Furthermore, since there is no password, the length of the key is not obtained from the encrypted document, an essential parameter for setting up a brute force attack, the characters in the encrypted document are completely anonymous, without type information, alphabetic, numerical or punctuation, therefore an association to a limited number of characters is also sufficient, for example 4, which itself provides 1099 billion combinations, but which are much more because the brute force attack must be set for a certain number of key lengths hypothesize, thus multiplying the search time for the key, without having the certainty of arriving at the result. Furthermore, different parts of the material sent can be encrypted with key lengths depending on their characteristics, an image, for example, may need a lighter encryption, being already a very heavy file originally, without decreasing the encryption performances but rather further complicating the life of attempts to locate the key.
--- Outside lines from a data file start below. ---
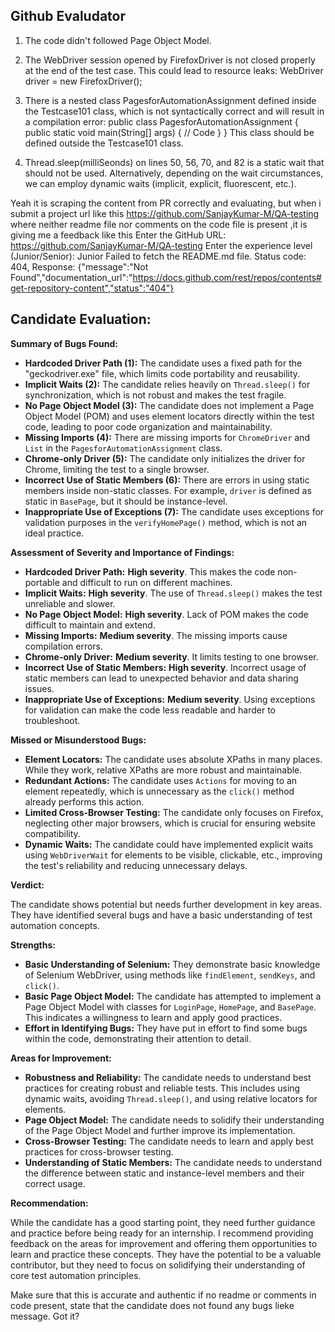 ## Github Evaludator


1. The code didn't followed Page Object Model.

2. The WebDriver session opened by FirefoxDriver is not closed properly at the end of the test case. This could lead to resource leaks:
WebDriver driver = new FirefoxDriver();

3.  There is a nested class PagesforAutomationAssignment defined inside the Testcase101 class, which is not syntactically correct and will result in a compilation error:
      public class PagesforAutomationAssignment {
    public static void main(String[] args) {
        // Code
    }
}
This class should be defined outside the Testcase101 class.

4.  Thread.sleep(milliSeonds) on lines 50, 56, 70, and 82 is a static wait that should not be used. Alternatively, depending on the wait circumstances, we can employ dynamic waits (implicit, explicit, fluorescent, etc.).

Yeah it is scraping the content from PR correctly and evaluating, but when i submit a project url like this  https://github.com/SanjayKumar-M/QA-testing  where neither readme file nor comments on the code file is present ,it is giving me a feedback like this
Enter the GitHub URL: https://github.com/SanjayKumar-M/QA-testing
Enter the experience level (Junior/Senior): Junior
Failed to fetch the README.md file. Status code: 404, Response: {"message":"Not Found","documentation_url":"https://docs.github.com/rest/repos/contents#get-repository-content","status":"404"}
## Candidate Evaluation:

**Summary of Bugs Found:**

* **Hardcoded Driver Path (1):**  The candidate uses a fixed path for the "geckodriver.exe" file, which limits code portability and reusability.
* **Implicit Waits (2):** The candidate relies heavily on `Thread.sleep()` for synchronization, which is not robust and makes the test fragile.
* **No Page Object Model (3):** The candidate does not implement a Page Object Model (POM) and uses element locators directly within the test code, leading to poor code organization and maintainability.
* **Missing Imports (4):** There are missing imports for `ChromeDriver` and `List` in the `PagesforAutomationAssignment` class.
* **Chrome-only Driver (5):** The candidate only initializes the driver for Chrome, limiting the test to a single browser.
* **Incorrect Use of Static Members (6):** There are errors in using static members inside non-static classes. For example, `driver` is defined as static in `BasePage`, but it should be instance-level. 
* **Inappropriate Use of Exceptions (7):** The candidate uses exceptions for validation purposes in the `verifyHomePage()` method, which is not an ideal practice.

**Assessment of Severity and Importance of Findings:**

* **Hardcoded Driver Path:** **High severity**. This makes the code non-portable and difficult to run on different machines.
* **Implicit Waits:** **High severity**. The use of `Thread.sleep()` makes the test unreliable and slower.
* **No Page Object Model:** **High severity**. Lack of POM makes the code difficult to maintain and extend.
* **Missing Imports:** **Medium severity**. The missing imports cause compilation errors.
* **Chrome-only Driver:** **Medium severity**. It limits testing to one browser.
* **Incorrect Use of Static Members:** **High severity**. Incorrect usage of static members can lead to unexpected behavior and data sharing issues.
* **Inappropriate Use of Exceptions:** **Medium severity**. Using exceptions for validation can make the code less readable and harder to troubleshoot.

**Missed or Misunderstood Bugs:**

* **Element Locators:**  The candidate uses absolute XPaths in many places. While they work, relative XPaths are more robust and maintainable.
* **Redundant Actions:** The candidate uses `Actions` for moving to an element repeatedly, which is unnecessary as the `click()` method already performs this action.
* **Limited Cross-Browser Testing:** The candidate only focuses on Firefox, neglecting other major browsers, which is crucial for ensuring website compatibility.
* **Dynamic Waits:**  The candidate could have implemented explicit waits using `WebDriverWait` for elements to be visible, clickable, etc., improving the test's reliability and reducing unnecessary delays.

**Verdict:**

The candidate shows potential but needs further development in key areas. They have identified several bugs and have a basic understanding of test automation concepts. 

**Strengths:**

* **Basic Understanding of Selenium:** They demonstrate basic knowledge of Selenium WebDriver, using methods like `findElement`, `sendKeys`, and `click()`.
* **Basic Page Object Model:** The candidate has attempted to implement a Page Object Model with classes for `LoginPage`, `HomePage`, and `BasePage`. This indicates a willingness to learn and apply good practices.
* **Effort in Identifying Bugs:** They have put in effort to find some bugs within the code, demonstrating their attention to detail.

**Areas for Improvement:**

* **Robustness and Reliability:** The candidate needs to understand best practices for creating robust and reliable tests. This includes using dynamic waits, avoiding `Thread.sleep()`, and using relative locators for elements.
* **Page Object Model:** The candidate needs to solidify their understanding of the Page Object Model and further improve its implementation.
* **Cross-Browser Testing:** The candidate needs to learn and apply best practices for cross-browser testing.
* **Understanding of Static Members:** The candidate needs to understand the difference between static and instance-level members and their correct usage.

**Recommendation:**

While the candidate has a good starting point, they need further guidance and practice before being ready for an internship. I recommend providing feedback on the areas for improvement and offering them opportunities to learn and practice these concepts. They have the potential to be a valuable contributor, but they need to focus on solidifying their understanding of core test automation principles.  

Make sure that this is accurate and authentic if no readme or comments in code present, state that the candidate does not found any bugs lieke message. Got it?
Obviously, variations and modifications can be made to the symmetrical coding method of the present invention, while always remaining within the scope of protection defined by the following claims.

Claims (6)

CLAIMS 1. Method of symmetrical coding of documents characterized by the fact of including phases of: generation, by means of a pseudo-random number generation algorithm, of x pseudo-random numbers; association of each of said x random numbers with a character of a character encoding system so as to obtain a character string of length x; Repetition of the previous steps until a number M of character strings greater than or equal to the number N of characters that can be represented by the coding system to be represented is obtained; Association of N of said M strings with the N representable characters of said character coding system, so as to create an association table; creating an encoding code, said encoding code by transforming each character in a document into a string of characters according to said association table; creation of a corresponding decoding code, called decoding code by transforming each character string of length x into a character according to said association table. 2. Method according to claim 1 characterized by the fact that said x random numbers are real numbers between 0 and 1 and each of them is multiplied by a specific multiplicative factor depending on the character coding system used, so as to obtain a portion integer with which to perform said association with a character of the aforementioned character encoding system. 3. Method according to claim 1 characterized in that said character coding system is an extended ASCII code. 4. Method according to claim 1 characterized in that said character coding system is a UNICODE code. 5. Method according to claim 1, characterized in that it comprises a preliminary step for selecting the character coding system used. 6. Method according to one of the preceding claims, characterized in that it comprises a preliminary step of selecting the length x of said character strings.